If it is probable that discounts will be granted and the amount can be measured reliably, then the discount is recognized as a reduction in operating revenue as sales are recognized.

 

The Company recognizes iron ore sales revenue when product control is transferred to customers, which in most cases occurs when the product is loaded onto the vessel or vehicle for transport, at the destination port or customer facilities. There may be circumstances where judgment is required based on the control indicators highlighted above. In export sales made under the CFR (Cost and Freight) and CIF (Cost, Insurance and Freight) shipping terms, the customer has a current obligation to pay according to the sales contract terms, typically when the ship is loaded. At this point, the payment obligation covers both the product and freight, and in certain cases, insurance after the date when control of the goods transfers to the customer at the loading port.

  

The operating revenue from the sale of goods and services in the normal course of activities is measured by the fair value of the consideration that the entity expects to receive in exchange for delivering the promised good or service to the customer.

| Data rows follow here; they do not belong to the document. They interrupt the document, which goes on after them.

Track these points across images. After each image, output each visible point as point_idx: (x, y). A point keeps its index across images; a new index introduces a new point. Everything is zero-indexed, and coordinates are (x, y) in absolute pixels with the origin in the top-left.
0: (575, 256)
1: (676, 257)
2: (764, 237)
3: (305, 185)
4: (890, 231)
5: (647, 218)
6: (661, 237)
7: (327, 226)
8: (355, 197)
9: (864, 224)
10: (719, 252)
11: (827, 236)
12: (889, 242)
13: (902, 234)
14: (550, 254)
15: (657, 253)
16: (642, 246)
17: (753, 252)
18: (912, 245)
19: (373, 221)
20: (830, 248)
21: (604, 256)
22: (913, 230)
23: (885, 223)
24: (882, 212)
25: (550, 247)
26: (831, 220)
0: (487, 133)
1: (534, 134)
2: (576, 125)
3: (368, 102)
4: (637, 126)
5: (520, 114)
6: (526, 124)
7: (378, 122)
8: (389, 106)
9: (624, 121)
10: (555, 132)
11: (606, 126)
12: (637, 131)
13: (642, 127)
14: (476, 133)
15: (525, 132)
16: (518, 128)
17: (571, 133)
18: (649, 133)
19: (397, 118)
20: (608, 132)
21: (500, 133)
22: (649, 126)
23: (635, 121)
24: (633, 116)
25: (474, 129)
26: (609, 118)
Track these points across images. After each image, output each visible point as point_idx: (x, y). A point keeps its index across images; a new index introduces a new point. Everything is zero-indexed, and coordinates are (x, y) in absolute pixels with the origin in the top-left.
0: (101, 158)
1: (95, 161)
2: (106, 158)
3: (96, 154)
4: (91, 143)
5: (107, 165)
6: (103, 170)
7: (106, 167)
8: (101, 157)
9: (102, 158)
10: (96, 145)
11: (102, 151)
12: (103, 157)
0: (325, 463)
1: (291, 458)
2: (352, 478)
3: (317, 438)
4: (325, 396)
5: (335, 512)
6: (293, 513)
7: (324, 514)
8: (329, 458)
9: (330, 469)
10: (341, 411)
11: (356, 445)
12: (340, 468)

Iron ore sales contracts are provisionally fixed at prices at the time revenues are recognized and a provisional invoice is issued as stipulated in the contract the selling price of these products can be reliably measured each period, as the price is quoted in an active market. Therefore, the fair value of the final sales price adjustment is continuously reassessed and variations in fair value are recognized as sales revenue in the income statement.